Short task:
Please copy, word for word, the lines of the entries below from the line holding "pose: elev=253.2 azim=246.4" through the line holding "Dot at: (267, 315)", inclusive, and nothing else.

begin Source material

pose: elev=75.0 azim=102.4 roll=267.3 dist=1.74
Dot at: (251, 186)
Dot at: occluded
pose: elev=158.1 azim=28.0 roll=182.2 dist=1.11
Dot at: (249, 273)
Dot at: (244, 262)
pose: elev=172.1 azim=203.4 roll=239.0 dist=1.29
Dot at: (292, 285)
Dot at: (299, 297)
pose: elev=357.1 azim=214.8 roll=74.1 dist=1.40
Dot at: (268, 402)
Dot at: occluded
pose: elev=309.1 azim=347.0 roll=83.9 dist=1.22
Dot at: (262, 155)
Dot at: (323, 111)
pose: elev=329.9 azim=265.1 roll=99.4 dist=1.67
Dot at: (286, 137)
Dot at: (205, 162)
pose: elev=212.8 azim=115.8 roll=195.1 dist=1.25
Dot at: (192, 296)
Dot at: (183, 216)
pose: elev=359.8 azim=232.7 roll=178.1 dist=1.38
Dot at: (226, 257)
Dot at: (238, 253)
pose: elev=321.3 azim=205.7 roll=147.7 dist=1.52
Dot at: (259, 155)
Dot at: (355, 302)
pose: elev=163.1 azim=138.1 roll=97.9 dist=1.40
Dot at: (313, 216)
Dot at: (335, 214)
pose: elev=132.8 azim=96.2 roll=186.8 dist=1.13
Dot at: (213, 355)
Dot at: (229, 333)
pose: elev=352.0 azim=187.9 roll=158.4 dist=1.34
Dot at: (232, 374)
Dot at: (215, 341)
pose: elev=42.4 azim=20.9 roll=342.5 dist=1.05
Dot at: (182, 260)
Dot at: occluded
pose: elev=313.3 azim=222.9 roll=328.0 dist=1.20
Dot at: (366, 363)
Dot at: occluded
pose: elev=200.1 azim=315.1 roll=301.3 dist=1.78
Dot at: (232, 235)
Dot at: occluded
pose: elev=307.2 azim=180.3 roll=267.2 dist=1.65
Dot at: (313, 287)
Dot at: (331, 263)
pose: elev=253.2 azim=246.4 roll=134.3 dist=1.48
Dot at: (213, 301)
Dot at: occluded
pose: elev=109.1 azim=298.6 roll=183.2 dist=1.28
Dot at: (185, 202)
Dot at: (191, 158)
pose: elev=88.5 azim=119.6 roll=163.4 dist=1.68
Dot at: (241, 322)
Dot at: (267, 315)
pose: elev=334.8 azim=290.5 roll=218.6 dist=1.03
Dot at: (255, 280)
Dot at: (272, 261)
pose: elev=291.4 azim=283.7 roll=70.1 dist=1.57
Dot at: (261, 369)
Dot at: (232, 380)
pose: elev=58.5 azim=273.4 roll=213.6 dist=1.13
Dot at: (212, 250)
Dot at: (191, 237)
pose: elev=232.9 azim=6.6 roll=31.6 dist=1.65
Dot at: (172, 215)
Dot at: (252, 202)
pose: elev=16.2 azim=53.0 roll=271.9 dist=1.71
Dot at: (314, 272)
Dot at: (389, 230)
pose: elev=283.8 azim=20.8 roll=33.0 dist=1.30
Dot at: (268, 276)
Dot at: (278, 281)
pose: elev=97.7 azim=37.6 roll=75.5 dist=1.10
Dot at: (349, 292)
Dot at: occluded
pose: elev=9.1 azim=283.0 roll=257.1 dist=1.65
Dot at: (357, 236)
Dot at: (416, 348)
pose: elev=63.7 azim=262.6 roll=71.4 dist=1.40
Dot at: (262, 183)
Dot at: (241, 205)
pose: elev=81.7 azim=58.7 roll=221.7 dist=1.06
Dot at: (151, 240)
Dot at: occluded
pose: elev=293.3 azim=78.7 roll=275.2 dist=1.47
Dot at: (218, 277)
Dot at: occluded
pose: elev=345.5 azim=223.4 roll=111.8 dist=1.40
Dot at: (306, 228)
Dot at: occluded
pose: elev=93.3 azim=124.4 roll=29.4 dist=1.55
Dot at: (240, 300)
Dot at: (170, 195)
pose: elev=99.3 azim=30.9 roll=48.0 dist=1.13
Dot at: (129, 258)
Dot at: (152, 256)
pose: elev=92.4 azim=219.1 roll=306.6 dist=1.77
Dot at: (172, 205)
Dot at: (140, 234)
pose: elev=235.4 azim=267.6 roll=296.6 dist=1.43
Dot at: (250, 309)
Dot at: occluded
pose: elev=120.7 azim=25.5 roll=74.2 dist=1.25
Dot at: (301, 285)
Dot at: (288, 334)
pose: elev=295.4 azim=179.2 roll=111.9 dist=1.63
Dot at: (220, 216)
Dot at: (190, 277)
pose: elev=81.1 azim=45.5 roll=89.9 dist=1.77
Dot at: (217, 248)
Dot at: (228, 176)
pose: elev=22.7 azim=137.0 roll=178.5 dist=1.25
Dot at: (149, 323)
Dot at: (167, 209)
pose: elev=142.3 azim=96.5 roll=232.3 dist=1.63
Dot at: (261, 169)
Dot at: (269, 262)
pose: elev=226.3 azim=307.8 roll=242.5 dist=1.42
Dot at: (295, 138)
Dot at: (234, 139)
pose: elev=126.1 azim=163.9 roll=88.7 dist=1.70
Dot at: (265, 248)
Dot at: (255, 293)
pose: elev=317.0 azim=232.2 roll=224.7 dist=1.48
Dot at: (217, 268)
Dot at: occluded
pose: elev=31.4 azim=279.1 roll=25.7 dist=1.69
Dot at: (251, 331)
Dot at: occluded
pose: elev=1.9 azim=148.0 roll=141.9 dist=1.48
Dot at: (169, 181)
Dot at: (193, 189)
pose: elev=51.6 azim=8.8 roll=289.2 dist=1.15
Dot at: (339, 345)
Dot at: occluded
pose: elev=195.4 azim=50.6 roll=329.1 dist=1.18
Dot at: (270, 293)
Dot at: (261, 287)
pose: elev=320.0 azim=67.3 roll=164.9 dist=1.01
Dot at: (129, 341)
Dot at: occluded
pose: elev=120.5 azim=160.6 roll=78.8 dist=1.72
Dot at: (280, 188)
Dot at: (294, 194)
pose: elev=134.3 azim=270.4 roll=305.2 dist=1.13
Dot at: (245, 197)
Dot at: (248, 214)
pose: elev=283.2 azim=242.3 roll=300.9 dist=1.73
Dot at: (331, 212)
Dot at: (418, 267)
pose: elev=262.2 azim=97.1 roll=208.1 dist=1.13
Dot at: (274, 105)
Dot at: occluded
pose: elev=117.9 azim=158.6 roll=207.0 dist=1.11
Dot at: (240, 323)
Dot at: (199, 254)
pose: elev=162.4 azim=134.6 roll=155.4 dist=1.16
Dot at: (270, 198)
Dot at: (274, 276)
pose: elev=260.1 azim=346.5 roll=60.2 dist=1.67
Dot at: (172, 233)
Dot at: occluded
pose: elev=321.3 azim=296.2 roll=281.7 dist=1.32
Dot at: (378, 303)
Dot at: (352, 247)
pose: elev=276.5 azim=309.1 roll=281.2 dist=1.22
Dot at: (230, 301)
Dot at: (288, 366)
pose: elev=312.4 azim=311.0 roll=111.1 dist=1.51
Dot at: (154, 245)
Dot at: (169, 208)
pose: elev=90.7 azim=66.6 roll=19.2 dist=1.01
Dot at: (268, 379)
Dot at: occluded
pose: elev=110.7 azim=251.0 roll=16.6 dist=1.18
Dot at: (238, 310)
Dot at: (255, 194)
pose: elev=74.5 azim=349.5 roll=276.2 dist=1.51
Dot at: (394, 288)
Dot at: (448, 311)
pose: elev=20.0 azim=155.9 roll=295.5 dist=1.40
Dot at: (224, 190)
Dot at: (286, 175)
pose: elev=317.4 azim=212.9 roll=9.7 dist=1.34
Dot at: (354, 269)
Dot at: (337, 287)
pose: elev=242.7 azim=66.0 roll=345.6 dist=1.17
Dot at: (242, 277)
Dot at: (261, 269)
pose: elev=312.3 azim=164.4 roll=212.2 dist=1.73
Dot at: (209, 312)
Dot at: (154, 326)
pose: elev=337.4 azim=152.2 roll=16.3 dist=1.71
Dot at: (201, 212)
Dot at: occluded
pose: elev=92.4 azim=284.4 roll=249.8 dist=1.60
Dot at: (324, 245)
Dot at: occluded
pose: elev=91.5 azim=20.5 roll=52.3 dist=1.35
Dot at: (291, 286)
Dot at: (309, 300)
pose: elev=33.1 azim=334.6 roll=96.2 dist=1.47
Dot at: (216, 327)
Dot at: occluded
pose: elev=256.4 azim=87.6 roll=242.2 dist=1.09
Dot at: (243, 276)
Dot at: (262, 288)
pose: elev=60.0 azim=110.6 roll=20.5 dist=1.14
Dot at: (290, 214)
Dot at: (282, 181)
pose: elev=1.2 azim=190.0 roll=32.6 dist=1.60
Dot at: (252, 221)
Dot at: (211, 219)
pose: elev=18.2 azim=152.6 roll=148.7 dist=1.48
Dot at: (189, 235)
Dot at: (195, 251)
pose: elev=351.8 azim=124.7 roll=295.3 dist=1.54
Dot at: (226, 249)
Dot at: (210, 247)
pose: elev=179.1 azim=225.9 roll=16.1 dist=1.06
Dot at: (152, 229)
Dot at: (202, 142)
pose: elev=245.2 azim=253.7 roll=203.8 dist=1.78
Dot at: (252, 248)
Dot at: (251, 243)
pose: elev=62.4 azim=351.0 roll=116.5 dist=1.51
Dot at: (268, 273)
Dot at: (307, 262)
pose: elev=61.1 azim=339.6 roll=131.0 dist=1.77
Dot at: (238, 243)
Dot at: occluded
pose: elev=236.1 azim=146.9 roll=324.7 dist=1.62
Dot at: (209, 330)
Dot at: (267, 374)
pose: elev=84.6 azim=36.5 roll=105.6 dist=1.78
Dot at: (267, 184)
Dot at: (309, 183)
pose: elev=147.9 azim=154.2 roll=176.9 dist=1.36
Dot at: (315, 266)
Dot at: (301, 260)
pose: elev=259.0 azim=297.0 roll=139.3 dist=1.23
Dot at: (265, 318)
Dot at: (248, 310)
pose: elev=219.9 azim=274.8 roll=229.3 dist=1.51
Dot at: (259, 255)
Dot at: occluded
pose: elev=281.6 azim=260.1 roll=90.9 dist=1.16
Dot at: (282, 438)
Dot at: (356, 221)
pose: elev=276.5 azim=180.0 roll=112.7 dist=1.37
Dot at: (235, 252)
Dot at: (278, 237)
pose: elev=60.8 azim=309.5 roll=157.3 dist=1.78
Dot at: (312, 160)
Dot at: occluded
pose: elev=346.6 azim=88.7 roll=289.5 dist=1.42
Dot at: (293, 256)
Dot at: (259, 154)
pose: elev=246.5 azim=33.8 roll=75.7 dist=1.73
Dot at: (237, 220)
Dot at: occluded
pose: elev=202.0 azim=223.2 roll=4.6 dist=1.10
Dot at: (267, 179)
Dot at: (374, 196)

end Source material

Result of the task:
pose: elev=253.2 azim=246.4 roll=134.3 dist=1.48
Dot at: (213, 301)
Dot at: occluded
pose: elev=109.1 azim=298.6 roll=183.2 dist=1.28
Dot at: (185, 202)
Dot at: (191, 158)
pose: elev=88.5 azim=119.6 roll=163.4 dist=1.68
Dot at: (241, 322)
Dot at: (267, 315)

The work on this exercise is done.